Assignment: With the line containing "Use 6 decimals for R, t and distortion and" as the starting point, output every line of the data below through its final line, character for character.

Source records
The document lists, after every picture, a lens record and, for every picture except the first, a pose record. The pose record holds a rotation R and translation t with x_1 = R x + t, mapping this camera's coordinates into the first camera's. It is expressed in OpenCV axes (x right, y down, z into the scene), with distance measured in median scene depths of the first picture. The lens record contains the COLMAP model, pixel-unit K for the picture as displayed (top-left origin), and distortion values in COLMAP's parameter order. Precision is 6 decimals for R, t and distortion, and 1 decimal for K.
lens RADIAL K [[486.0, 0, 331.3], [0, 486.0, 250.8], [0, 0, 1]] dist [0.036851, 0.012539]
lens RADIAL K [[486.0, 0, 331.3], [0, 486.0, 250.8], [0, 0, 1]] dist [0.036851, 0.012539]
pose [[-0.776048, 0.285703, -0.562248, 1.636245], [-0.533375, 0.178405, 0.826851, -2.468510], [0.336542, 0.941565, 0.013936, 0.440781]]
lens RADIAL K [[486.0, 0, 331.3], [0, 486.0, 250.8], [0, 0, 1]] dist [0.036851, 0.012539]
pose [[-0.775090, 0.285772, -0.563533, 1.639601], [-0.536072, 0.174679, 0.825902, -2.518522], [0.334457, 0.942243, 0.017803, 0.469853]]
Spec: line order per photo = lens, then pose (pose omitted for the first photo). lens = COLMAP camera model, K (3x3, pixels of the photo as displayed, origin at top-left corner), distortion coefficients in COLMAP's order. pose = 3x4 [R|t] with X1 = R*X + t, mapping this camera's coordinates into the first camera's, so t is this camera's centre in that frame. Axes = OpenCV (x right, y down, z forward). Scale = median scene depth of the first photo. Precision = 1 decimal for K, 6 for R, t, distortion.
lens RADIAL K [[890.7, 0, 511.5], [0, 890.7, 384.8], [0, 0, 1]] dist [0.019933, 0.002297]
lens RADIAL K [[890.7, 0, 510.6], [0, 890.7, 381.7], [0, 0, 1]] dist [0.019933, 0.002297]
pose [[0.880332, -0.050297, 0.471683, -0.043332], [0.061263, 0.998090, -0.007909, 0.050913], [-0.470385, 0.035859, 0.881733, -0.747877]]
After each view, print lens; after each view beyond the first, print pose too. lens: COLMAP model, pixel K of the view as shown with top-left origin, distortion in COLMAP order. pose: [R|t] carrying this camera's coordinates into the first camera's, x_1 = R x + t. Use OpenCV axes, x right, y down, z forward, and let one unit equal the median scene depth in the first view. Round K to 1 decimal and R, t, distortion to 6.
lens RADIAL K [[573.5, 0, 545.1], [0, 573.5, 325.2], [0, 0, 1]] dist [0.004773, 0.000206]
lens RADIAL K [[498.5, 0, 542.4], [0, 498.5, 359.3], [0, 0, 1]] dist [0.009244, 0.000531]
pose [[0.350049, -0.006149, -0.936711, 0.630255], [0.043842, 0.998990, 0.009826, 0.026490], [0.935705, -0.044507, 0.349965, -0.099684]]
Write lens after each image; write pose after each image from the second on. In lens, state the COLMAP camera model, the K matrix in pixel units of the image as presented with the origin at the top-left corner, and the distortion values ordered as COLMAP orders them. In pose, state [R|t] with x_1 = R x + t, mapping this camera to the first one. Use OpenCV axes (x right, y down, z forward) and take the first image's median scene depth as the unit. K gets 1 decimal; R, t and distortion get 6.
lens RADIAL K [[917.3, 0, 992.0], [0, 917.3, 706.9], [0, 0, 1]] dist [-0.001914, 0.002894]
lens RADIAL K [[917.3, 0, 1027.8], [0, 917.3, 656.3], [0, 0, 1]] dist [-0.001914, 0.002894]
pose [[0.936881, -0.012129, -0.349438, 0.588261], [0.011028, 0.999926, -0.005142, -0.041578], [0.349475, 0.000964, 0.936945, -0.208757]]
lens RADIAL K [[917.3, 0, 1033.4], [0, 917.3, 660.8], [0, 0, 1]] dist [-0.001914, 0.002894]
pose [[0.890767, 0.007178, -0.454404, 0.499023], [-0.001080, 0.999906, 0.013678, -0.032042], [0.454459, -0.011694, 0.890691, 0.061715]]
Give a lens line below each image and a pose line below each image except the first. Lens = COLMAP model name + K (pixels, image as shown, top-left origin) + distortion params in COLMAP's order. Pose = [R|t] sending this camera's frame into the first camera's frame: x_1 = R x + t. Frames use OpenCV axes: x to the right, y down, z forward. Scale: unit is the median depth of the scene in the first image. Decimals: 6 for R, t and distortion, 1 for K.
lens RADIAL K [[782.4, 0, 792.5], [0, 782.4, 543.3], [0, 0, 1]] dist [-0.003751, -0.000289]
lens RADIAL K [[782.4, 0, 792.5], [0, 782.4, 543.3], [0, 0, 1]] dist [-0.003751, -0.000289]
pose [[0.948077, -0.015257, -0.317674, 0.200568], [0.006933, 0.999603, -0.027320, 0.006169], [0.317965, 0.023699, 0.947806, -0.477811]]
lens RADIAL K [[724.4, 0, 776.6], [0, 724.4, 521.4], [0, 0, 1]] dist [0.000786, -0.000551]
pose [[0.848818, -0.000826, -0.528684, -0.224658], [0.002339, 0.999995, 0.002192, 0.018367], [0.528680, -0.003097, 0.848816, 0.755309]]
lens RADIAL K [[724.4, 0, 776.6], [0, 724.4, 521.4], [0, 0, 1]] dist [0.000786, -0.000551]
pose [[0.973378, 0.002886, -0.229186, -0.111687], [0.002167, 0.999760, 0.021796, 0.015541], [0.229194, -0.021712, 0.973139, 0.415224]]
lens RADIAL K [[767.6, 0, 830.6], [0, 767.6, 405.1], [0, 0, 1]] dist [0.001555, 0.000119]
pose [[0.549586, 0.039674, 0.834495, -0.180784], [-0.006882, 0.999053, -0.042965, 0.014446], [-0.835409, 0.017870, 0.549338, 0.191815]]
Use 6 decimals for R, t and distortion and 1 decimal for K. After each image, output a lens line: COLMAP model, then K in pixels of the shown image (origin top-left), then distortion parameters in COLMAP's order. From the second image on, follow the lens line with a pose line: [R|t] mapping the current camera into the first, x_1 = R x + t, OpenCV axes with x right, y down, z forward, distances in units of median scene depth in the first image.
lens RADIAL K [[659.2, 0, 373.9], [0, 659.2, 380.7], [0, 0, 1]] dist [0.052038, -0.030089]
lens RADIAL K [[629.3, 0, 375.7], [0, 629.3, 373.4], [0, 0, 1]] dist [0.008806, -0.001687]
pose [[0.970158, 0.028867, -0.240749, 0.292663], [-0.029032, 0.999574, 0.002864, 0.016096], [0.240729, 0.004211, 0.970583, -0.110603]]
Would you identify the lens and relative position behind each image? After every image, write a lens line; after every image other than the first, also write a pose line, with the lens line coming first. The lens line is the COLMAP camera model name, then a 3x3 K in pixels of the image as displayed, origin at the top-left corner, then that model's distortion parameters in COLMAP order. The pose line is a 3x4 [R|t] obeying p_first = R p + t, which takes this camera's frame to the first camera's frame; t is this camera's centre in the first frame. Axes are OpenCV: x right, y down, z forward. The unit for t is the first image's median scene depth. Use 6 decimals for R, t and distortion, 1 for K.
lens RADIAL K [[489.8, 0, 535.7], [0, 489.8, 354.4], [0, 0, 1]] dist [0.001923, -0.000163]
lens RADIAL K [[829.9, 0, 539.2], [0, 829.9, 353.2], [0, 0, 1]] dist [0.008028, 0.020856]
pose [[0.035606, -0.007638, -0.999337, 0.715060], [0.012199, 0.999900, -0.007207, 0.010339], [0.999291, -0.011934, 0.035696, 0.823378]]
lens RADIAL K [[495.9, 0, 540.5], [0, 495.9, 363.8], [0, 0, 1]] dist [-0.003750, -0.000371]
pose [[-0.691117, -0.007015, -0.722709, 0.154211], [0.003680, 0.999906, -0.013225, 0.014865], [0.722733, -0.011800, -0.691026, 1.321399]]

Answer for the task:
Use 6 decimals for R, t and distortion and 1 decimal for K. After each image, output a lens line: COLMAP model, then K in pixels of the shown image (origin top-left), then distortion parameters in COLMAP's order. From the second image on, follow the lens line with a pose line: [R|t] mapping the current camera into the first, x_1 = R x + t, OpenCV axes with x right, y down, z forward, distances in units of median scene depth in the first image.
lens RADIAL K [[659.2, 0, 373.9], [0, 659.2, 380.7], [0, 0, 1]] dist [0.052038, -0.030089]
lens RADIAL K [[629.3, 0, 375.7], [0, 629.3, 373.4], [0, 0, 1]] dist [0.008806, -0.001687]
pose [[0.970158, 0.028867, -0.240749, 0.292663], [-0.029032, 0.999574, 0.002864, 0.016096], [0.240729, 0.004211, 0.970583, -0.110603]]
Would you identify the lens and relative position behind each image? After every image, write a lens line; after every image other than the first, also write a pose line, with the lens line coming first. The lens line is the COLMAP camera model name, then a 3x3 K in pixels of the image as displayed, origin at the top-left corner, then that model's distortion parameters in COLMAP order. The pose line is a 3x4 [R|t] obeying p_first = R p + t, which takes this camera's frame to the first camera's frame; t is this camera's centre in the first frame. Axes are OpenCV: x right, y down, z forward. The unit for t is the first image's median scene depth. Use 6 decimals for R, t and distortion, 1 for K.
lens RADIAL K [[489.8, 0, 535.7], [0, 489.8, 354.4], [0, 0, 1]] dist [0.001923, -0.000163]
lens RADIAL K [[829.9, 0, 539.2], [0, 829.9, 353.2], [0, 0, 1]] dist [0.008028, 0.020856]
pose [[0.035606, -0.007638, -0.999337, 0.715060], [0.012199, 0.999900, -0.007207, 0.010339], [0.999291, -0.011934, 0.035696, 0.823378]]
lens RADIAL K [[495.9, 0, 540.5], [0, 495.9, 363.8], [0, 0, 1]] dist [-0.003750, -0.000371]
pose [[-0.691117, -0.007015, -0.722709, 0.154211], [0.003680, 0.999906, -0.013225, 0.014865], [0.722733, -0.011800, -0.691026, 1.321399]]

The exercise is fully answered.